There's a couple of interesting points from Spotify CEO Daniel Ek in MIDEM yesterday. Music Ally has a great report.
First is a clear-eyed explanation about what Spotify is and isn't:
Ek also alluded to Spotify’s current investment in more social features for its service, but warned that this won’t represent a complete about-turn in the company’s strategy.
“We’re looking at that quite a lot, but we’re not Pandora or Last.fm,” said Ek. “I think they’re fantastic products, but what we’re trying to do… we’re really trying to drive you to create your library and to use Spotify as the cloud-based service where you have your music library.”
Although - actually - Spotify Playlists are probably one of the most successful social networking devices yet created by a music company.
Talking of which, they're hoping playlists might become more of a revenue generator:
He also promised that Spotify is looking at how to improve its integrated downloads offering, including allowing people to buy playlists rather than just individual songs.
A rebirth of the album as a form of paid-for mixtape? It still won't please the record companies - they still see an album as a way of making some money back on the duff tracks they've funded, and this won't do that. But it's still 'buying a collection of songs in one go', so it should cheer them up a little.
Playlists are also driving subscriptions, claims Ek:
He also claimed that it’s not just mobile apps driving Spotify’s customers to upgrade to the premium version:the playlists are important too. “More and more of our users are understanding and building their library in Spotify. Once they invest in that, the willingness to pay increases.”

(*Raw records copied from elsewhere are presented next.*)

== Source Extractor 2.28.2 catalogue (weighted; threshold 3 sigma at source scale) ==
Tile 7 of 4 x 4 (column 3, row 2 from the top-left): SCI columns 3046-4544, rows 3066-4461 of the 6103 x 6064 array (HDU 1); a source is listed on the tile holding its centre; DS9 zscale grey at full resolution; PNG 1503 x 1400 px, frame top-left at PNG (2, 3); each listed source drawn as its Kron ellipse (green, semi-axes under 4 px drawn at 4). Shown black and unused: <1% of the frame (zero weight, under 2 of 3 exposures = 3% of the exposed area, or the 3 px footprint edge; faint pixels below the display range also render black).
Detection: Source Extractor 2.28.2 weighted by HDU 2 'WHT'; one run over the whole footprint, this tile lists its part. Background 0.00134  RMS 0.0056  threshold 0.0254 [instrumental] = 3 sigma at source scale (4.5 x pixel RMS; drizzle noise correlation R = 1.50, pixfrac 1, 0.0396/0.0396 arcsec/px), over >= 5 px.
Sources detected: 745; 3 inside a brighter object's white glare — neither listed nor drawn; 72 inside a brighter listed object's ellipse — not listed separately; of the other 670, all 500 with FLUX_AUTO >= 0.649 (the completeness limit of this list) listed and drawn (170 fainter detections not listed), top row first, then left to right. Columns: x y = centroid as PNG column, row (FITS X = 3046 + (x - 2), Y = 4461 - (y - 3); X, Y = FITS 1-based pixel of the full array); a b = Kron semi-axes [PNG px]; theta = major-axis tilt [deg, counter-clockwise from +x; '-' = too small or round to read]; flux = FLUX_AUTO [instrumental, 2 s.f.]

Which carries a warning for the labels who are currently starting to mutter darkly that they don't see why they should be cutting Spotify goodwill - if people start to 'collect' in the cloud, and pay to do that, there's a real risk if the RIAA whip away the football. It's unlikely anyone would start to pay a new service to do the same thing quite so willingly if Spotify crashes financially and takes their investment and playlists with them. Even if the RIAA cartel doesn't totally care for Spotify, they need to build trust in cloud-located music collections.